Department of Biochemistry and Molecular Biology, Indiana University School of Medicine, 635 Barnhill Drive, Indianapolis, Indiana 46202, USA.
J Med Chem. 2013 Jun 27;56(12):4990-5008. doi: 10.1021/jm400248c. Epub 2013 Jun 6.
Lymphoid-specific tyrosine phosphatase (LYP), a member of the protein tyrosine phosphatase (PTP) family of signaling enzymes, is associated with a broad spectrum of autoimmune diseases. Herein we describe our structure-based lead optimization efforts within a 6-hydroxy-benzofuran-5-carboxylic acid series culminating in the identification of compound 8b, a potent and selective inhibitor of LYP with a K(i) value of 110 nM and more than 9-fold selectivity over a large panel of PTPs. The structure of LYP in complex with 8b was obtained by X-ray crystallography, providing detailed information about the molecular recognition of small-molecule ligands binding LYP. Importantly, compound 8b possesses highly efficacious cellular activity in both T- and mast cells and is capable of blocking anaphylaxis in mice. Discovery of 8b establishes a starting point for the development of clinically useful LYP inhibitors for treating a wide range of autoimmune disorders.

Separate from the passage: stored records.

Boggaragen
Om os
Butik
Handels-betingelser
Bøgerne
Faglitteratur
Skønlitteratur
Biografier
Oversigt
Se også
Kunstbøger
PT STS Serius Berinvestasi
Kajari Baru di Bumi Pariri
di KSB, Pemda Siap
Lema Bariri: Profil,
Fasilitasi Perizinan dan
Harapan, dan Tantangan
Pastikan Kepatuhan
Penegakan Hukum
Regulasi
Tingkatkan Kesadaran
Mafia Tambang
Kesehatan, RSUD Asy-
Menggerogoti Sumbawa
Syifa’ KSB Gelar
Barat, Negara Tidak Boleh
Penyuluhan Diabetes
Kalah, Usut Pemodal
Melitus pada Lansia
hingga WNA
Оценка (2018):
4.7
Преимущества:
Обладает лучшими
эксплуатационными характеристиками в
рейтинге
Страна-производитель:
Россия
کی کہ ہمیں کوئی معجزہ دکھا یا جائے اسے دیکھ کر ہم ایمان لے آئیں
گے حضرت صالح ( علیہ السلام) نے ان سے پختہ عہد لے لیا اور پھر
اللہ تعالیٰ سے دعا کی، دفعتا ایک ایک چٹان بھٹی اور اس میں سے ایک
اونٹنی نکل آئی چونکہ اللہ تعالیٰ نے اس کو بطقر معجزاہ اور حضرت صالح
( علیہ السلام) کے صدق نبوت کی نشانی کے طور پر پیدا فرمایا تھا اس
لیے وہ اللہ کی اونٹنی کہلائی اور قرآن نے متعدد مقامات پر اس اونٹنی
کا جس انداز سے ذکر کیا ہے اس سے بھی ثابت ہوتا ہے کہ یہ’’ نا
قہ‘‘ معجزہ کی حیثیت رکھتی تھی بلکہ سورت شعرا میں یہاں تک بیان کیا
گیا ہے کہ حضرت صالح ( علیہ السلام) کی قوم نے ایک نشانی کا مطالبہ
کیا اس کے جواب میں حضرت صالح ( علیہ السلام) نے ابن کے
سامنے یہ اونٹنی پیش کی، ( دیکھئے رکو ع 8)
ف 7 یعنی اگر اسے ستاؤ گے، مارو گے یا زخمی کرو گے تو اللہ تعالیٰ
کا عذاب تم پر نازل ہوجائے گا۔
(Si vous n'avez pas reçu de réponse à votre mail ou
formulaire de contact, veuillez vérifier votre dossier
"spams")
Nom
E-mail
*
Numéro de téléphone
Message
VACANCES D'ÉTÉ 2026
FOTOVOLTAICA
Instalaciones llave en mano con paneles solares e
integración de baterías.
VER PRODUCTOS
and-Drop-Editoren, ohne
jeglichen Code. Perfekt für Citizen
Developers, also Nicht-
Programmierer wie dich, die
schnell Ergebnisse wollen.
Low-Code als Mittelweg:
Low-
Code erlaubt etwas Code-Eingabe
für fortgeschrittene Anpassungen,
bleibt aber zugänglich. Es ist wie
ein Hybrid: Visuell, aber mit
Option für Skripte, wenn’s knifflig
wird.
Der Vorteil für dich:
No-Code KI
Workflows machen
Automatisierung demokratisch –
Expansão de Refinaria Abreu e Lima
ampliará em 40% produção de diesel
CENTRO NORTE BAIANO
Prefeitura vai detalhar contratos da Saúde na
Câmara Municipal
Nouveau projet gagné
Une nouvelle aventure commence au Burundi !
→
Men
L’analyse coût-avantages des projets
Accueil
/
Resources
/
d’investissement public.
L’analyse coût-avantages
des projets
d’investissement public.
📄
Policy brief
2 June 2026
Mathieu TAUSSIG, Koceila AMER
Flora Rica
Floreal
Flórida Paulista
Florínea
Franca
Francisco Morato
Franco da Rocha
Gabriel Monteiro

淋巴特异性酪氨酸磷酸酶(LYP)是蛋白酪氨酸磷酸酶(PTP)家族信号酶中的一员,与多种自身免疫性疾病相关。本文描述了我们在 6-羟基苯并呋喃-5-羧酸系列中的基于结构的先导化合物优化工作,最终确定了化合物 8b,它是一种有效的 LYP 选择性抑制剂,其 K(i)值为 110 nM,对一组大型 PTP 具有超过 9 倍的选择性。通过 X 射线晶体学获得了 LYP 与 8b 复合物的结构,提供了有关小分子配体与 LYP 结合的分子识别的详细信息。重要的是,化合物 8b 在 T 细胞和肥大细胞中具有高效的细胞活性,并且能够阻止小鼠过敏反应。8b 的发现为开发用于治疗广泛自身免疫性疾病的临床有用的 LYP 抑制剂奠定了基础。